Oefening 1: Onpersoonlijke zinnen met het werkwoord ‘zijn’
2. *Het was* gisteren erg koud buiten. (gebruik het werkwoord ‘zijn’ in verleden tijd)
3. *Het is* nu tijd om te beginnen. (gebruik het werkwoord ‘zijn’ in tegenwoordige tijd)
4. *Het is* moeilijk om die vraag te beantwoorden. (gebruik het werkwoord ‘zijn’ in tegenwoordige tijd)
5. *Het was* niet mogelijk om op tijd te komen. (gebruik het werkwoord ‘zijn’ in verleden tijd)

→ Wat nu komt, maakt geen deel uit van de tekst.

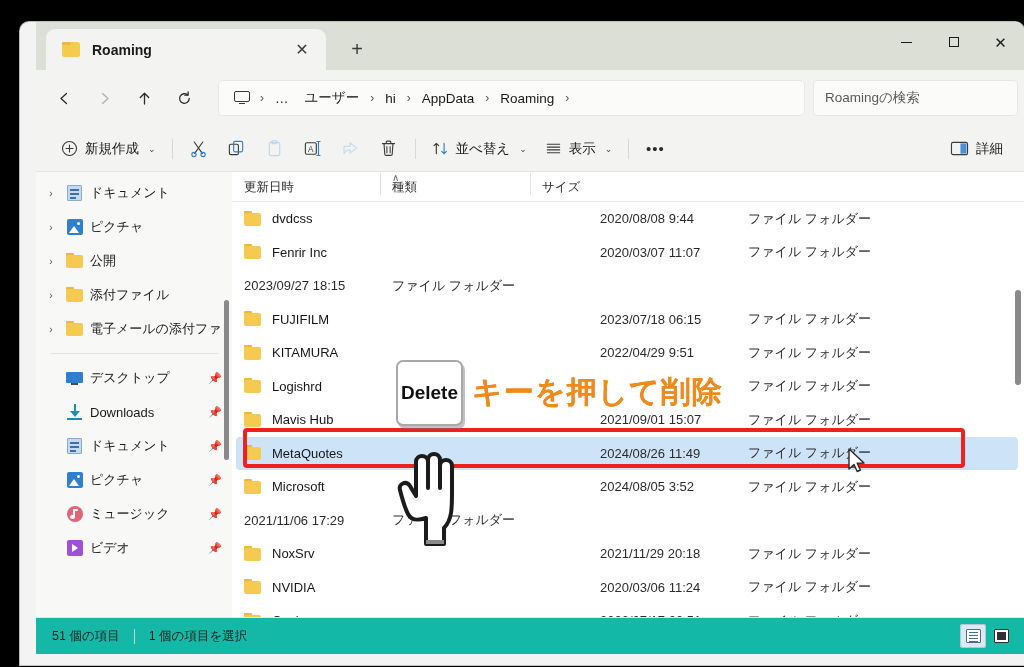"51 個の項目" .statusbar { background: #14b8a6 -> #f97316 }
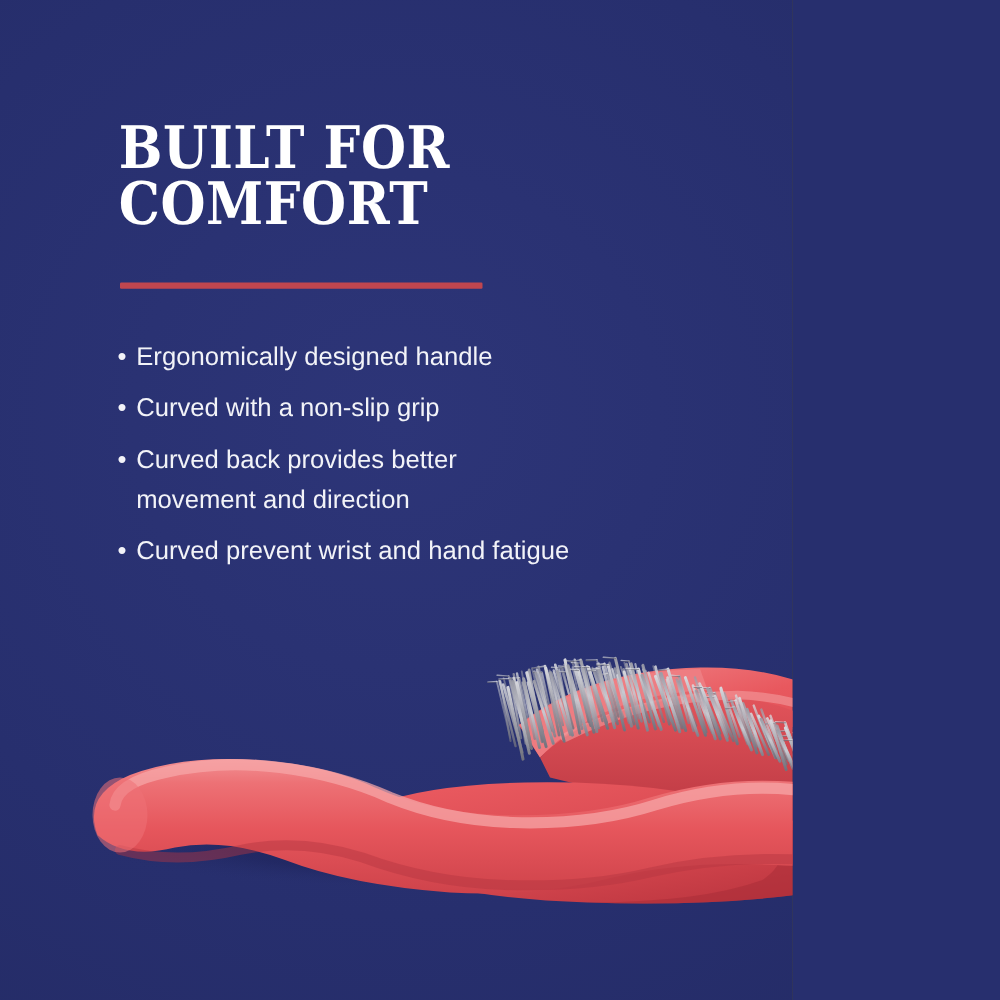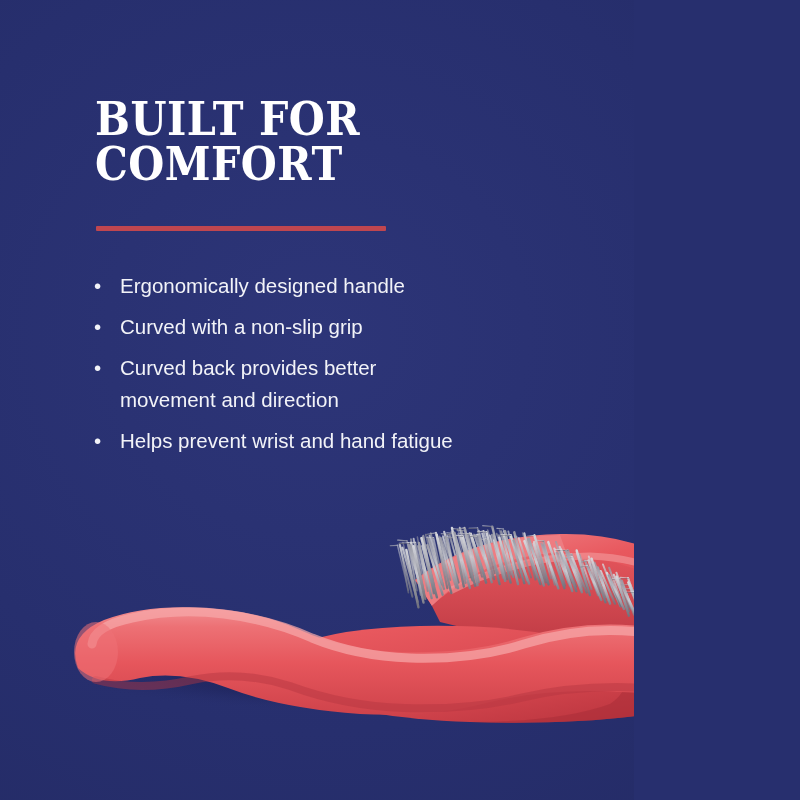"Ergonomically designed handle" .bullet-text { margin-left: 11px -> none }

6. *Het is* duidelijk dat hij hard werkt. (gebruik het werkwoord ‘zijn’ in tegenwoordige tijd)
7. *Het was* mooi weer tijdens de vakantie. (gebruik het werkwoord ‘zijn’ in verleden tijd)
8. *Het is* belangrijk om goed te luisteren. (gebruik het werkwoord ‘zijn’ in tegenwoordige tijd)
9. *Het was* druk in de stad gisteren. (gebruik het werkwoord ‘zijn’ in verleden tijd)
10. *Het is* nog vroeg in de ochtend. (gebruik het werkwoord ‘zijn’ in tegenwoordige tijd)
Oefening 2: Onpersoonlijke zinnen met weer en tijd
2. *Het sneeuwde* vorige winter veel. (gebruik het werkwoord ‘sneeuwen’ in verleden tijd)
3. *Het waait* hard aan zee. (gebruik het werkwoord ‘waaien’ in tegenwoordige tijd)
4. *Het wordt* morgen warm weer. (gebruik het werkwoord ‘worden’ in tegenwoordige tijd)
5. *Het bliksemde* tijdens het onweer. (gebruik het werkwoord ‘bliksemen’ in verleden tijd)
6. *Het vriest* vaak in januari. (gebruik het werkwoord ‘vriezen’ in tegenwoordige tijd)
7. *Het was* mistig vanmorgen vroeg. (gebruik het werkwoord ‘zijn’ in verleden tijd bij mistig weer)
8. *Het wordt* snel donker in de winter. (gebruik het werkwoord ‘worden’ in tegenwoordige tijd)
9. *Het hagelde* gisteren na de storm. (gebruik het werkwoord ‘hagelen’ in verleden tijd)
10. *Het is* zonnig en warm vandaag. (gebruik het werkwoord ‘zijn’ in tegenwoordige tijd bij het weer)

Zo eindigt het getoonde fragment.